The idea that faction will counteract faction, due to opposing interests, is starting to deteriorate. Money, funneled to campaigns, is entirely controlled by wealthy donors and successful large businesses. The competing majority, or the people, only has influence if it has the resources to pay for influence. Politicians make promises to factions in exchange for campaign contributions. Politicians then developed these promises into policy decision. This deteriorates the voice of the public and an interest in the collective well being. Citizens are losing their faith in democracy because they feel their vote doesn’t matter. The belief that politicians are inherently selfish and distrust in government is affecting civic participation and general trust in government. The Economist Intelligence Unit maintains the Democracy Index, rating countries on their "adherence to 60 distinct democratic values." In 2016, the US scored of 7.98 out of 10. This was the first time the U.S. dropped into the category of a "flawed democracy," down from "full democracy." In further analysis, the report states that according to a World Values Survey, support for a democratic system fell among younger generations worldwide.

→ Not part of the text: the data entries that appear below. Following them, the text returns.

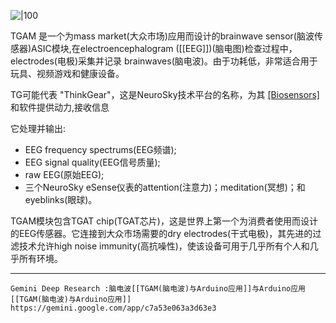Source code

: ![|100](https://cdn.shopify.com/s/files/1/0031/6882/products/TGAM_medium.jpeg?v=1424447801)

TGAM 是一个为mass market(大众市场)应用而设计的brainwave sensor(脑波传感器)ASIC模块,在electroencephalogram ([[EEG]])(脑电图)检查过程中，electrodes(电极)采集并记录 brainwaves(脑电波)。由于功耗低，非常适合用于玩具、视频游戏和健康设备。

TG可能代表 "ThinkGear"，这是NeuroSky技术平台的名称，为其 [[Biosensors]](生物传感器)和软件提供动力,接收信息

它处理并输出:
- EEG frequency spectrums(EEG频谱);
- EEG signal quality(EEG信号质量);
- raw EEG(原始EEG);
- 三个NeuroSky eSense仪表的attention(注意力)；meditation(冥想)；和eyeblinks(眼球)。

TGAM模块包含TGAT chip(TGAT芯片)，这是世界上第一个为消费者使用而设计的EEG传感器。它连接到大众市场需要的dry electrodes(干式电极)，其先进的过滤技术允许high noise immunity(高抗噪性)，使该设备可用于几乎所有个人和几乎所有环境。


---



	Gemini Deep Research :脑电波[[TGAM(脑电波)与Arduino应用]]与Arduino应用    [[TGAM(脑电波)与Arduino应用]] https://gemini.google.com/app/c7a53e063a3d63e3






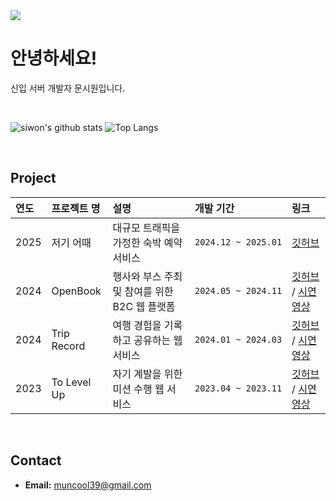 <img src="https://capsule-render.vercel.app/api?type=waving&color=5AD18F&height=200&section=header&text=muncool's%20github&fontSize=50&animation=fadeIn&fontAlignY=38&&fontColor=FFFFFF" />

# 안녕하세요!
신입 서버 개발자 문시원입니다.

<br>

![siwon's github stats](https://github-readme-stats.vercel.app/api?username=muncool39) ![Top Langs](https://github-readme-stats.vercel.app/api/top-langs/?username=muncool39&layout=compact)

<br>

## Project
연도 | 프로젝트 명 | 설명 | 개발 기간| 링크
:----- | :----- | :----- | :----- | :------
2025 | 저기 어때     | 대규모 트래픽을 가정한 숙박 예약 서비스 | `2024.12 ~ 2025.01` | [깃허브](https://github.com/How-about-over-there/server)
2024 | OpenBook      | 행사와 부스 주최 및 참여를 위한 B2C 웹 플랫폼  | `2024.05 ~ 2024.11` |  [깃허브](https://github.com/Project-OpenBook) / [시연 영상](https://youtu.be/-rb-wcF2PMs)
2024 | Trip Record   | 여행 경험을 기록하고 공유하는 웹 서비스 | `2024.01 ~ 2024.03` | [깃허브](https://github.com/Trip-Record/Server) / [시연 영상](https://youtu.be/5XnLOK4Tjcs)
2023 | To Level Up   | 자기 계발을 위한 미션 수행 웹 서비스 | `2023.04 ~ 2023.11` | [깃허브](https://github.com/team-FourS) / [시연 영상](https://youtu.be/PfqSHbeszUk)

<br>

## Contact
- **Email:** muncool39@gmail.com

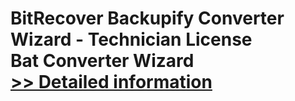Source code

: # BitRecover Backupify Converter Wizard - Technician License<br />Bat Converter Wizard<br />[>> Detailed information](https://secure.shareit.com/shareit/product.html?productid=300953489&affiliateid=200057808)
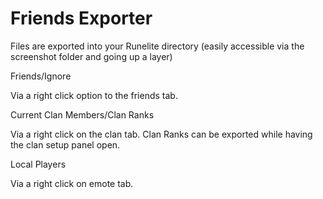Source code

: # Friends Exporter
Files are exported into your Runelite directory (easily accessible via the screenshot folder and going up a layer)


Friends/Ignore

Via a right click option to the friends tab.


Current Clan Members/Clan Ranks

Via a right click on the clan tab.
Clan Ranks can be exported while having the clan setup panel open.


Local Players

Via a right click on emote tab.

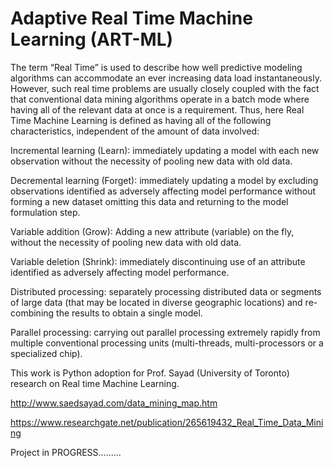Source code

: # Adaptive Real Time Machine Learning (ART-ML)

The term “Real Time” is used to describe how well predictive modeling algorithms can accommodate an ever increasing data load instantaneously. However, such real time problems are usually closely coupled with the fact that conventional data mining algorithms operate in a batch mode where having all of the relevant data at once is a requirement. Thus, here Real Time Machine Learning  is defined as having all of the following characteristics, independent of the amount of data involved: 

Incremental learning (Learn): immediately updating a model with each new observation without the necessity of pooling new data with old data.

Decremental learning (Forget): immediately updating a model by excluding observations identified as adversely affecting model performance without forming a new dataset omitting this data and returning to the model formulation step.

Variable addition (Grow): Adding a new attribute (variable) on the fly, without the necessity of pooling new data with old data.

Variable deletion (Shrink): immediately discontinuing use of an attribute identified as adversely affecting model performance.

Distributed processing: separately processing distributed data or segments of large data (that may be located in diverse geographic locations) and re-combining the results to obtain a single model.

Parallel processing: carrying out parallel processing extremely rapidly from multiple conventional processing units (multi-threads, multi-processors or a specialized chip).

This work is Python adoption for Prof. Sayad (University of Toronto) research on Real time Machine Learning.

http://www.saedsayad.com/data_mining_map.htm

https://www.researchgate.net/publication/265619432_Real_Time_Data_Mining


Project in PROGRESS.........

Citizens are increasingly dissatisfied with the government as factions ignore national interests. Individual lobbyists are not transparent, and many large companies and lobbyist groups are often secretive about their connections. In secrecy, public officials tend to act independently from the people’s interests. The fears of faction Madison expressed in Federalist 10 are manifesting in our democracy today. Fewer factions compete as a small minority gains power. In order to reverse this phenomenon, the answer seems somewhat humorous given my argument. Madison’s solution of more faction is the answer we need today. More interest groups are the answer. Currently, a small minority of quasi-aristocratic factions have a significant influence on the government such as Exxon Mobil and American Medical Association. To combat this phenomenon, interest groups that are more transparent and tethered to the interest of citizen groups need to have similar influence. There needs to be a system to keep groups accountable whether it includes a greater involvement of average citizens in the conduct of lobbyist groups or greater civic engagement in general. Regardless of the amount of money a company spends on a campaign the people still have the power to vote a representative out of office.